Hauser & Wirth Publishers

Photo: Ed Park.

Announcing Ursula, a new quarterly magazine

“People were saying, ‘They won’t let us.’ I was frustrated by us not letting ourselves. Not understanding that we, in fact, can create what we need. If the doors aren’t being opened for you, then go out and make your own doors. Artists need opportunities for their work to be experienced by others. So let’s just create that.”—Linda Goode Bryant, founder of Just Above Midtown Gallery (1974-1986) and Project EATS.

Ursula, a new quarterly magazine from Hauser & Wirth, launches in December 2018 by looking back to find ways forward. The cover conversation, between two longtime friends—the pioneering dealer, filmmaker and activist Linda Goode Bryant and the artist Senga Nengudi—revisits the early days of the Just Above Midtown gallery, the first African-American-owned commercial gallery showing artists of color in Manhattan. The deeply personal conversation touches on questions on power, feminism, motherhood, the art world, social justice and food politics.

Other scenes from the first issue:

A cover built around a new collage by Lorna Simpson, based on a portrait of Linda Goode Bryant.

From the archives: A 1943 letter in disappearing ink written to photographer August Sander by his son, Erich, smuggled from the Nazi prison where he would die. “If only all the misery would come to an end soon …”

A new poem by Robin Coste Lewis, winner of the National Book Award, in response to the sculpture of Jack Whitten (1939-2018).“Outside I am a bird / but inside I am a boat / a boat in which I ferry our future back / and forth between the ancient and modern world.”

An essay by Alissa Bennett on her obsession with the life of Baroness Marion Lambert and Lambert’s tempestuous correspondence with crime writer Dominick Dunne. “While Marion was busy collecting a series of young women who could function as rotating surrogates for her absent daughter, I was busy looking for a person in the art world who could reliably follow through with a performance of liking me.”

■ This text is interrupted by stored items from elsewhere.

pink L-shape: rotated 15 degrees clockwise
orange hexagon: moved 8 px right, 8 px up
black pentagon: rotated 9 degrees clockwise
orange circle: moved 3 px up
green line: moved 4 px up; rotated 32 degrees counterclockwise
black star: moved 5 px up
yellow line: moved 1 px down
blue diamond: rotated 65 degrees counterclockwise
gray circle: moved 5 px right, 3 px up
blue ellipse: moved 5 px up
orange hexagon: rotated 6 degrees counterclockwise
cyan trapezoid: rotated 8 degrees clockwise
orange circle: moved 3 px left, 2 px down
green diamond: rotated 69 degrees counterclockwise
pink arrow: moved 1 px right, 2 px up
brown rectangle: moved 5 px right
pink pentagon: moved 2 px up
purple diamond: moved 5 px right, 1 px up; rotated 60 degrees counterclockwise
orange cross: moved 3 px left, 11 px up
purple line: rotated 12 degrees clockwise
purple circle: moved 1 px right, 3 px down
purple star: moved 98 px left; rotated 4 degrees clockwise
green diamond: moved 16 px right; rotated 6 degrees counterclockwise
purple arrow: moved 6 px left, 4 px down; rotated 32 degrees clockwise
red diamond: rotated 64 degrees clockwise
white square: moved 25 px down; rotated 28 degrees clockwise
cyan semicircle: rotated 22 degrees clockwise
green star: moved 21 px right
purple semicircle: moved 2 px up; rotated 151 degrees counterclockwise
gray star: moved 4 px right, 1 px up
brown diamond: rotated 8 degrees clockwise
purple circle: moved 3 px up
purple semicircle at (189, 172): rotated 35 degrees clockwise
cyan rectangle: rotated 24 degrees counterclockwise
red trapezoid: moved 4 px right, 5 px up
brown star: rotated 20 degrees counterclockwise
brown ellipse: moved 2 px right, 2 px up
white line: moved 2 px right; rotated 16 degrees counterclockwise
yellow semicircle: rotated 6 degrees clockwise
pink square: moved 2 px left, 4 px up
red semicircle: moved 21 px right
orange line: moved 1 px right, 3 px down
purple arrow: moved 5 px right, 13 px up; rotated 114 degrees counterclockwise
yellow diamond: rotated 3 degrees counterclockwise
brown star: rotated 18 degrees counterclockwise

An essay by Randy Kennedy about the underground influence of the classics scholar and radical Freudian Norman O. Brown on postwar art. “David Cronenberg, whose 1975 horror movie Shivers was inspired by Brown, once said: ‘Even old Norm had some trouble when he tried to figure out how that kind of Dionysian consciousness would function in a society where you had to cross the street and not get hit by a car.”

A conversation with Ida Applebroog, on her life and work: “I mean, I knew there was a lot wrong, personally, but it never occurred to me it was something I could do anything about. It was only later on that I read Betty Friedan. It was like this whole world suddenly opened and, ‘Oh really? Oh my God. Really? Yes, really.’”

An essay by Luc Sante about the under-traveled byways of Belgian surrealism and its engagement with the camera: “Since surrealism, like humor, can simply result from thwarted expectations—I reach for my hat but instead grab a fish—all photography has to do to be surrealist, in the final tally, is to be literal.”

A portfolio of new paintings by Amy Sherald: “The people have relieved themselves of the need to perform, and they’re just being themselves. When you walk into the painting, you’re walking into their space. The gaze is different.”

A profile of the architect Thomas Phifer by Thomas de Monchaux: “After mastering a certain soap-bubble lightness, he wanted to understand how a building could be more like a river stone, embedded in the flow of its place. ‘We were trying to get at this heaviness, to get down to earth.’”

A recipe by Pipilotti Rist for Japanese pickles: “Did you think they were made with vinegar? Wrong. It is one of the facts that made me aware that I should remember not to trust my first assumptions.”